____ Available data

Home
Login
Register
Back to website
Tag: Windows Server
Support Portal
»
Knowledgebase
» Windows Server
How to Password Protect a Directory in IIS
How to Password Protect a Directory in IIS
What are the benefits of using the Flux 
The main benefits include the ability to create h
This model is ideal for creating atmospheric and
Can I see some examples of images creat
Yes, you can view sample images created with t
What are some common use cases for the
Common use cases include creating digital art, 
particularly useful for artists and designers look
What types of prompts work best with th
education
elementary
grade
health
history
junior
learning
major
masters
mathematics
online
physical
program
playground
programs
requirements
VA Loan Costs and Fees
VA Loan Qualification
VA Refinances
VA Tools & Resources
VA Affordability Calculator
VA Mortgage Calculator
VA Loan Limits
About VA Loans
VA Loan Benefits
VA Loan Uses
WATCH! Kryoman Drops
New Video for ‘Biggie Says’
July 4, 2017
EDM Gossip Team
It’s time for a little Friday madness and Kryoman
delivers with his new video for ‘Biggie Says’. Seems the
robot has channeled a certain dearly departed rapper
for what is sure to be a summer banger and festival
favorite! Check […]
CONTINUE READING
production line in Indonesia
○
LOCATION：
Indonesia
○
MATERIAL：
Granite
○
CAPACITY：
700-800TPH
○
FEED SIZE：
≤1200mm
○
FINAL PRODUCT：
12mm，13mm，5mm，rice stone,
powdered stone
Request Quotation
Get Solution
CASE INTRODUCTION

________
____ Available data

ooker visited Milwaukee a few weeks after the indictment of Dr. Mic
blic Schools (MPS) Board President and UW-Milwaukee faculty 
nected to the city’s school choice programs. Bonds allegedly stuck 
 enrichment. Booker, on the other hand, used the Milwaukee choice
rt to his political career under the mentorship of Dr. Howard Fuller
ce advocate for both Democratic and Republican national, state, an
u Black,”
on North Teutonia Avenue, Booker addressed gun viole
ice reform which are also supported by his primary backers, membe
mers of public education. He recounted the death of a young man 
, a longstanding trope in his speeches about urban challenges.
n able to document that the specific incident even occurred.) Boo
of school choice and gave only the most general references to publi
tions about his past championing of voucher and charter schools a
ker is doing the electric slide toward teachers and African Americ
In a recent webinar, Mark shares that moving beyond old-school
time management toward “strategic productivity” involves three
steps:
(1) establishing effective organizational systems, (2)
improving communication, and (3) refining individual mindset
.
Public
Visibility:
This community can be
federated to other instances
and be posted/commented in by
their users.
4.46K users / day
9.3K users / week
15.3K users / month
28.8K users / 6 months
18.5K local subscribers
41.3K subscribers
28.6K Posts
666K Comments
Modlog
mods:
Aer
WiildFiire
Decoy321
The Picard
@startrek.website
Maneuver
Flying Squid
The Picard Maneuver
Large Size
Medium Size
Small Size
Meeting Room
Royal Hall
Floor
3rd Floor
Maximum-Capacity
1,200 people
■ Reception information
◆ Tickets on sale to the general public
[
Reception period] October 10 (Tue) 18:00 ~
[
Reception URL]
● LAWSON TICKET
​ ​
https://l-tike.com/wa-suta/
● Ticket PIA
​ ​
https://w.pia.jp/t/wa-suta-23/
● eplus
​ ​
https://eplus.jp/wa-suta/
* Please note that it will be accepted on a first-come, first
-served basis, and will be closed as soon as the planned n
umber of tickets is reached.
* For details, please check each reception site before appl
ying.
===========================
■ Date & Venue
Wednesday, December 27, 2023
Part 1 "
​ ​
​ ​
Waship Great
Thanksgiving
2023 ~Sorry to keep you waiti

________

Problem to solve:
Above are the records; from them, give again exactly the lines from the one containing "VA Loan Uses" to the one containing "FINAL PRODUCT：", both lines included, and nothing more.

Written answer:
VA Loan Uses
WATCH! Kryoman Drops
New Video for ‘Biggie Says’
July 4, 2017
EDM Gossip Team
It’s time for a little Friday madness and Kryoman
delivers with his new video for ‘Biggie Says’. Seems the
robot has channeled a certain dearly departed rapper
for what is sure to be a summer banger and festival
favorite! Check […]
CONTINUE READING
production line in Indonesia
○
LOCATION：
Indonesia
○
MATERIAL：
Granite
○
CAPACITY：
700-800TPH
○
FEED SIZE：
≤1200mm
○
FINAL PRODUCT：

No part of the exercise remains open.